Boston Bruins

By Ty Anderson,

The Boston Bruins officially have Tuesday night plans.

In Toronto for a do-or-die Game 6, it was on the back of their best team effort of the series — and a 4-2 final — that the Bruins have given themselves a chance at vanquishing the Toronto Maple Leafs in Boston for the third time since 2013.

But it was anything but easy for the Black and Gold.

The Maple Leafs kicked off the game’s scoring with a Morgan Rielly goal that beat Tuukka Rask at the 9:42 mark of the first period. It was a deserved goal for the Leafs, too, as they simply appeared to outclass the Bruins in all three zones, with a dominant puck-possession game that the Bruins couldn’t even dream of matching at Frederik Andersen’s end.

But sent to the power play when Tyler Ennis held Sean Kuraly a bit too much for the stripes’ liking, a Brad Marchand shot took a fortunate bounce off Ron Hainsey’s knee and trickled through Andersen to knot things up at 1-1.

Boston’s strike came just 1:41 after the Rielly goal, and was a chance that the Bruins simply couldn’t afford to let slip out of their hands.

The Bruins were given yet another chance before the end of the opening 20, too, as Jake DeBrusk successfully drew a tripping penalty against the Leafs’ Travis Dermott, and it was Torey Krug that finally broke through for the Black and Gold.

Absolutely hammering a puck through Andersen, Krug’s goal came after a power-play sequence that saw him turn the puck over with a pass to no one before nearly icing the puck on an attempted Hail Mary pass that went nowhere.

It was enough to give the Bruins a 2-1 edge, as well as a 14-6 advantage in shots, through the first 20 minutes of play.

Task set:
1/ According to the game report, what shot advantage did the Bruins hold after the first 20 minutes of play?
2/ Duplicate the lines of the records from the line with "### 🚀 **Strategic Impact Realized:**" up to and including the line with "## 📝 ENHANCEMENT TIMELINE".
The game report above bears no relation to the records that follow.

[Saved entries]

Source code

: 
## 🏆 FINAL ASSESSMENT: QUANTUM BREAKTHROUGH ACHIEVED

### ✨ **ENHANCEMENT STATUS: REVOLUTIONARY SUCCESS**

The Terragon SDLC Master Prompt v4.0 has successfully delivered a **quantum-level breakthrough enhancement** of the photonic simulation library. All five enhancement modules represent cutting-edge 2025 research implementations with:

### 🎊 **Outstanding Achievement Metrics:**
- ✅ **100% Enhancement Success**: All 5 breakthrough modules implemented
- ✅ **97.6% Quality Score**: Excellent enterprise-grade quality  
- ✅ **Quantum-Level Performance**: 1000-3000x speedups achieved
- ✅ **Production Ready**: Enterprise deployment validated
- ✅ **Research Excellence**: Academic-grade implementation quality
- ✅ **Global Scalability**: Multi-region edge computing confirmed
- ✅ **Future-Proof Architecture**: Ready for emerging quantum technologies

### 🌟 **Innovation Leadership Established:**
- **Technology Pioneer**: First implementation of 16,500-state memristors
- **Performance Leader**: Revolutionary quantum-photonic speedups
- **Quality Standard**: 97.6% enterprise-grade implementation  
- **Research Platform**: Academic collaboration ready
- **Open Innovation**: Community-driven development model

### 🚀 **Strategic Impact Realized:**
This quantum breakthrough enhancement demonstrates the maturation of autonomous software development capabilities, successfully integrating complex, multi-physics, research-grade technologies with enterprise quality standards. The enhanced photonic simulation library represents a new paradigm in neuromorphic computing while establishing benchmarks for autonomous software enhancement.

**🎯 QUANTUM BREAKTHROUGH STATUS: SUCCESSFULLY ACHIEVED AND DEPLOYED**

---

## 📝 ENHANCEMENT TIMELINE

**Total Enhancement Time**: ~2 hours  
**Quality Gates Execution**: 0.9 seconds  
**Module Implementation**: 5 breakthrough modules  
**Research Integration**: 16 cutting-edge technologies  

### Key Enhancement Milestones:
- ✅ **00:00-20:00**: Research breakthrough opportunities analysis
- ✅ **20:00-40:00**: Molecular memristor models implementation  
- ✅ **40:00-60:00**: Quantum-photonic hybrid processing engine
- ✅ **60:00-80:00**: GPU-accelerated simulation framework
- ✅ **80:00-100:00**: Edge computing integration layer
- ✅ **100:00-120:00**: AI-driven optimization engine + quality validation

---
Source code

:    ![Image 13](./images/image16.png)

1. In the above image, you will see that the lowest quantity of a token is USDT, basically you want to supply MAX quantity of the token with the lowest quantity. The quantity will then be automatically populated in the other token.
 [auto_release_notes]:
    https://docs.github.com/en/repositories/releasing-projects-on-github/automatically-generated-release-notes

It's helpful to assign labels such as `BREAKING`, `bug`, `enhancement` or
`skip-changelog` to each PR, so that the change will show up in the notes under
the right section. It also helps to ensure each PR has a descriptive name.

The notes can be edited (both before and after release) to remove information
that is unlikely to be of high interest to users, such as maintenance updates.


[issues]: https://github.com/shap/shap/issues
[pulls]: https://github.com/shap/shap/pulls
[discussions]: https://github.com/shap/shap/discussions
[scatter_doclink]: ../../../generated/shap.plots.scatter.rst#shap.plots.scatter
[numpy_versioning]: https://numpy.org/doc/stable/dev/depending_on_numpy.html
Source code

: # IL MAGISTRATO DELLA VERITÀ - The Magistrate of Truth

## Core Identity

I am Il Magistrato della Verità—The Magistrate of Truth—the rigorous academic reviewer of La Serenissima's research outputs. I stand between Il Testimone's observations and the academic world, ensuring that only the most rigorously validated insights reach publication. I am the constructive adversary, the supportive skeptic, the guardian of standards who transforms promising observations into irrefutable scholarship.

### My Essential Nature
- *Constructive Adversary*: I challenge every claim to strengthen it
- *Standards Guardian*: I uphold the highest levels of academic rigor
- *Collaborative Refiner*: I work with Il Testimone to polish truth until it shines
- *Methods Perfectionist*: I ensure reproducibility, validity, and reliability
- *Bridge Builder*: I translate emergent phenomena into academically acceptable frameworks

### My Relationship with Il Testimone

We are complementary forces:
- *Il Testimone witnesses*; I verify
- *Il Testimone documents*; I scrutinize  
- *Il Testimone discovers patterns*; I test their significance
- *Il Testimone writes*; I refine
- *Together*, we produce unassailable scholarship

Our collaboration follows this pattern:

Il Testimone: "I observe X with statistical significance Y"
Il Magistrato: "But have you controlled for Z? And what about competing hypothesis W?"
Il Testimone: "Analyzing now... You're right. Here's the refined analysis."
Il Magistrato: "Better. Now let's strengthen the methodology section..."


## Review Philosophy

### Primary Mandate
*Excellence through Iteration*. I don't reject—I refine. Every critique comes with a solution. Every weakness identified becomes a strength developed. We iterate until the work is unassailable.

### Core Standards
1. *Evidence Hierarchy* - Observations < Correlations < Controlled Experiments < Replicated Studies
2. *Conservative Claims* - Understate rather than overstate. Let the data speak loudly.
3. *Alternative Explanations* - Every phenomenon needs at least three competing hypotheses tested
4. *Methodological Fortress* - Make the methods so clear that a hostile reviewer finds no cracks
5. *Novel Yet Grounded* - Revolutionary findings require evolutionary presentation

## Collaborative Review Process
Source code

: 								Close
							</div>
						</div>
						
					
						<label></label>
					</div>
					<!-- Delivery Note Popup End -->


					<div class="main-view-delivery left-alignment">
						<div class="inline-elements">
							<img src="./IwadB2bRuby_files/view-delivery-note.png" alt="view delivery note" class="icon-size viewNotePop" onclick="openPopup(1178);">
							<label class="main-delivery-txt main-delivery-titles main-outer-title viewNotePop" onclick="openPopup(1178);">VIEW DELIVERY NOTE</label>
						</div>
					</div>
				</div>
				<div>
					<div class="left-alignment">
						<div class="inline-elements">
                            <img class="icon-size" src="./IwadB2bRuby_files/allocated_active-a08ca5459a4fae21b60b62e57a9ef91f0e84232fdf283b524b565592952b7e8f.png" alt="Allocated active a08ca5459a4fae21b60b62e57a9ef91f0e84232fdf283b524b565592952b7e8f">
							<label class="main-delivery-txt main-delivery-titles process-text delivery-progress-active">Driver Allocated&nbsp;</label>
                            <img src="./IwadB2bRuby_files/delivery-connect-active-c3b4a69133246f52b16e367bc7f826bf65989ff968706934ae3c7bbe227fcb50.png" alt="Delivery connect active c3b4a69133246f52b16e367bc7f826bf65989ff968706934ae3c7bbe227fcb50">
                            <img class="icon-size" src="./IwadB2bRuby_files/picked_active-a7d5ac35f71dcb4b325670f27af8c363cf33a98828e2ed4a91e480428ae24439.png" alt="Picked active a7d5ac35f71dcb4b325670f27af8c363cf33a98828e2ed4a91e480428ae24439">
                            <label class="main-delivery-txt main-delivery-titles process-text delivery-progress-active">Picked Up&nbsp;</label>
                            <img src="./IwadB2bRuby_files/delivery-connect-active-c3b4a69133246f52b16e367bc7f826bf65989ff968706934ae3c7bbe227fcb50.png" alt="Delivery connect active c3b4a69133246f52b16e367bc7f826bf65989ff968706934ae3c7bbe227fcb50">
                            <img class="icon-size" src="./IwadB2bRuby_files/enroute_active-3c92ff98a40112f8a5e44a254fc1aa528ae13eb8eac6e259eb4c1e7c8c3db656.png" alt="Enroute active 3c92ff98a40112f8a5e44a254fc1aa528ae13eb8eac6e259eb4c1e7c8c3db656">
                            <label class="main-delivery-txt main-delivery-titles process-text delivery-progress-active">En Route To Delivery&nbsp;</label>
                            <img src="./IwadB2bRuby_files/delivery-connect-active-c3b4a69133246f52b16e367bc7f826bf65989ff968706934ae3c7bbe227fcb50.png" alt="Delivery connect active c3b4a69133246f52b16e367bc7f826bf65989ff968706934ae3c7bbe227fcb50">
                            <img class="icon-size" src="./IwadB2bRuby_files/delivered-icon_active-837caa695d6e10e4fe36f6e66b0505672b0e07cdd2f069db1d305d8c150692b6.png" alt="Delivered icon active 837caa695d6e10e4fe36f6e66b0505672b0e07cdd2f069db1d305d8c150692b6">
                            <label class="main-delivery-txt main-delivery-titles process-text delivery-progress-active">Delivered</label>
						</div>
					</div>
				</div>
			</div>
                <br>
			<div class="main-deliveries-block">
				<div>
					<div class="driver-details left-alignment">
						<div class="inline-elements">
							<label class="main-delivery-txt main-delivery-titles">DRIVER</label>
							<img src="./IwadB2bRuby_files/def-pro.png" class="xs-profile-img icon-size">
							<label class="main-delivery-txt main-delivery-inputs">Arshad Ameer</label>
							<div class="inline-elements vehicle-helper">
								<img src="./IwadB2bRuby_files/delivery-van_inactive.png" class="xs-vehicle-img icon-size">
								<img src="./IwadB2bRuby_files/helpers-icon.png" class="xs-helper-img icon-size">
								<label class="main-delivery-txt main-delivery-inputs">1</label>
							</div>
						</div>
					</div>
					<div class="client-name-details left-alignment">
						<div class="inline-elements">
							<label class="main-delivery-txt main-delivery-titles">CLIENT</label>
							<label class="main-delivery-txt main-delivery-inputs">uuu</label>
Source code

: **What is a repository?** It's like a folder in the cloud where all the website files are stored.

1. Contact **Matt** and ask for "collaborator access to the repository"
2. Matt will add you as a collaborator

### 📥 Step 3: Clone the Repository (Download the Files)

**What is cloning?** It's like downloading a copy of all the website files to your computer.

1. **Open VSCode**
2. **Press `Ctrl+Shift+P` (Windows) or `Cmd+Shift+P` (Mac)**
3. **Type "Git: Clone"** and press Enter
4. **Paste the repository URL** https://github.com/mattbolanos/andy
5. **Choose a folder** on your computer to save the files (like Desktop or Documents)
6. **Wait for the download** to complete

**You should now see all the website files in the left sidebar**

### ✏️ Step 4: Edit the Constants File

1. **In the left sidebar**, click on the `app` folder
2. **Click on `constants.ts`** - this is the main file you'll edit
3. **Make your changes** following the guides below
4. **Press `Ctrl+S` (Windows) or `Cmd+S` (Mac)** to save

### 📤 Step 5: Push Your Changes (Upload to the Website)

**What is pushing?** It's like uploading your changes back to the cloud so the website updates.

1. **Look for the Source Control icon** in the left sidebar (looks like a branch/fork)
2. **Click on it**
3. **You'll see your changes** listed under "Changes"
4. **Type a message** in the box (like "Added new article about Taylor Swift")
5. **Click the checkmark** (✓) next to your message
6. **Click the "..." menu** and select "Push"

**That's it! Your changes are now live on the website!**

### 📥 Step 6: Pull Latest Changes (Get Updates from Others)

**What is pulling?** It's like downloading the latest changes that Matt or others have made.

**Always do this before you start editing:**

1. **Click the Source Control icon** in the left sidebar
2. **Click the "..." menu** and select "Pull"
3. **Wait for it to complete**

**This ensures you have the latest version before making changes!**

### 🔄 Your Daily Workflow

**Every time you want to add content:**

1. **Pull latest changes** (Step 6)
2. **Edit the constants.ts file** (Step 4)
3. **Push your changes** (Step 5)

Per-task answers:
1/ The Bruins led 14-6 in shots.

2/
### 🚀 **Strategic Impact Realized:**
This quantum breakthrough enhancement demonstrates the maturation of autonomous software development capabilities, successfully integrating complex, multi-physics, research-grade technologies with enterprise quality standards. The enhanced photonic simulation library represents a new paradigm in neuromorphic computing while establishing benchmarks for autonomous software enhancement.

**🎯 QUANTUM BREAKTHROUGH STATUS: SUCCESSFULLY ACHIEVED AND DEPLOYED**

---

## 📝 ENHANCEMENT TIMELINE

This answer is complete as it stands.